Com o uso contínuo, a cliente afirma que passou a depender do medicamento para conseguir realizar atividades simples do dia a dia, como levantar da cama ou preparar as refeições. Ela também relatou sofrer com insônia, mal-estar, prostração e depressão. Ainda segundo o processo, ao procurar novamente o dono da farmácia para relatar os sintomas, recebeu a indicação de outros medicamentos controlados, também sem orientação médica. 

A situação teria afetado diretamente a rotina da mulher. Conforme a ação, ela precisou deixar o emprego de auxiliar de serviços gerais e também ficou impossibilitada de cuidar da própria filha, sendo necessária a contratação de uma empregada para auxiliá-la nas tarefas diárias. 

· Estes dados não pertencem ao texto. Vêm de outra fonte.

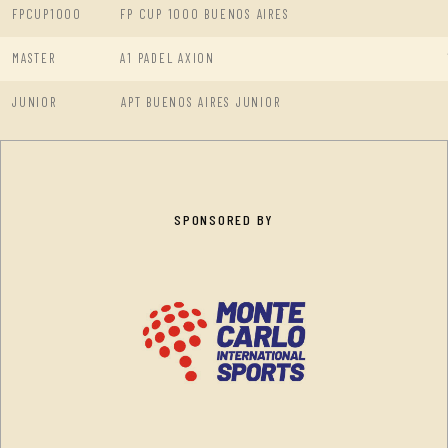
FPCUP1000
FP CUP 1000 BUENOS AIRES
MASTER
A1 PADEL AXION
JUNIOR
APT BUENOS AIRES JUNIOR
SPONSORED BY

Na defesa, a farmácia sustentou que os medicamentos foram fornecidos de forma regular e alegou que a cliente agiu de má-fé ao ingressar com a ação. No entanto, a perícia e os depoimentos colhidos durante o processo apontaram que houve fornecimento irregular de medicamentos de venda controlada, prática considerada clandestina pela Justiça, e que a dependência química foi consequência desse comportamento. 

Em primeira instância, a decisão havia entendido que a cliente também tinha parte da responsabilidade por optar pela automedicação em vez de procurar um médico. Porém, ao analisar os recursos, o Tribunal de Justiça de Minas Gerais afastou esse entendimento. Os desembargadores consideraram que a mulher era uma pessoa simples, com baixa instrução, e que não tinha condições de compreender a gravidade de utilizar medicamentos controlados sem acompanhamento médico. 

Com isso, a Justiça manteve a condenação, entendendo que a responsabilidade pelos danos foi exclusivamente da farmácia e de seu proprietário. Além dos R$ 15 mil por danos morais, eles também deverão ressarcir metade das despesas da cliente com a compra dos medicamentos, valor que ainda será calculado durante a execução da sentença.